Il donne du plaisir et à penser. Merci. »
Jean-Luc Nancy
J’ai déjà dit plusieurs fois mon horreur devant la prolifération des images qui s’interposent, toujours plus nombreuses, entre nous et le réel.
En doublant le monde par une représentation bouffonne et braillarde, les images repoussent le réel de telle manière qu’on finit par ne plus être en contact avec lui, mais uniquement avec des simulacres.
C’est un phénomène analysé depuis longtemps par de nombreux penseurs et que connaissent bien ceux qui ne sont pas les gogos tristement hilares de notre monde d’écrans et de magazines.
Pourtant je mets en ligne presque quotidiennement des dessins sur ce blog… Ne suis pas en pleine contradiction ? Est-ce que je ne participe le premier, avec zèle, à la prolifération que je viens de déplorer ?

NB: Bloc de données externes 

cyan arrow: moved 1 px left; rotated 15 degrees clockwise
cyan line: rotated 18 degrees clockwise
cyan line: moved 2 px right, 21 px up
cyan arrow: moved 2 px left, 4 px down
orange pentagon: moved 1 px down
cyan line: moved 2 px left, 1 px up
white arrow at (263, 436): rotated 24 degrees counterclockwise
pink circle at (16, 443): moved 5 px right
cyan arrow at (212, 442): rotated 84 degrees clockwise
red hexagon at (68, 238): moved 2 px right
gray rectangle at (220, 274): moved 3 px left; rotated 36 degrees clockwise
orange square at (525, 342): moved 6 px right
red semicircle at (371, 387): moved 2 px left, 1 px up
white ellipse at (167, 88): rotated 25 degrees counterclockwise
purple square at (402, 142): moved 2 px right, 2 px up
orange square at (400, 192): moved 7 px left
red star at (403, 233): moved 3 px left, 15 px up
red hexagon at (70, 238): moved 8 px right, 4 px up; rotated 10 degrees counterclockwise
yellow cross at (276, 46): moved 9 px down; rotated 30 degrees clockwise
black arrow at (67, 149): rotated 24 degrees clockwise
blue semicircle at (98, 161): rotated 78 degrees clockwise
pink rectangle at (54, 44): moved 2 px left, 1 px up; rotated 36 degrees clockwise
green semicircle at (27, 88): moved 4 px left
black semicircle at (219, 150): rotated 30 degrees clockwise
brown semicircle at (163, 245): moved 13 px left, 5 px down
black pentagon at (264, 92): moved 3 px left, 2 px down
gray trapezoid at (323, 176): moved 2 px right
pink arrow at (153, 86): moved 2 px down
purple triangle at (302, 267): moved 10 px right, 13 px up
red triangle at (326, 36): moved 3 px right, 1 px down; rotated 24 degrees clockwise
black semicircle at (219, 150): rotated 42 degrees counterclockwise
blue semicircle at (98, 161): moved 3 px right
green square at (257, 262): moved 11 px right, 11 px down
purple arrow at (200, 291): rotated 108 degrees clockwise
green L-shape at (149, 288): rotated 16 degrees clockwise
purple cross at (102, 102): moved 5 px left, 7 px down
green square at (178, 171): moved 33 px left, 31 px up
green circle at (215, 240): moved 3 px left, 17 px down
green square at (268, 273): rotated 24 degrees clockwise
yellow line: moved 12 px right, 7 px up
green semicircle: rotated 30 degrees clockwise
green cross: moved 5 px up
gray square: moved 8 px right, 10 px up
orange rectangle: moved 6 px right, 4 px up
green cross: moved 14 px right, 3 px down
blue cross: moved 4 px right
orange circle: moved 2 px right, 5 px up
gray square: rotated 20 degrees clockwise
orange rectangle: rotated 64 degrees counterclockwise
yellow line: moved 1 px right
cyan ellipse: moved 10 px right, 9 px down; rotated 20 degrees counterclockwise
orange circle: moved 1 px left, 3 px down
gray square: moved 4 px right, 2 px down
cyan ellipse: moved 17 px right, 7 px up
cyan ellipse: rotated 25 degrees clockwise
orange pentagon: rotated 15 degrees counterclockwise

Je ne crois pas. Mes dessins ne sont pas des images qui viennent se substituer avec arrogance au réel. Il s’agit même de tout l’inverse : mes dessins viennent de l’observation stricte du réel immédiat, et invitent celui qui les regarde à refaire le même travail d’observation que moi.
Du fait de leur aspect embryonnaire, non achevé, ils ne sont pas fermés sur eux-mêmes, auto satisfaits et coupés du réel.
On ne travaille bien qu’avec la foi en ce que l’on fait. J’ai foi en mes dessins. Foi en leur capacité de réactiver un contact plus intime avec un réel toujours présent, par-delà les images qui le voilent.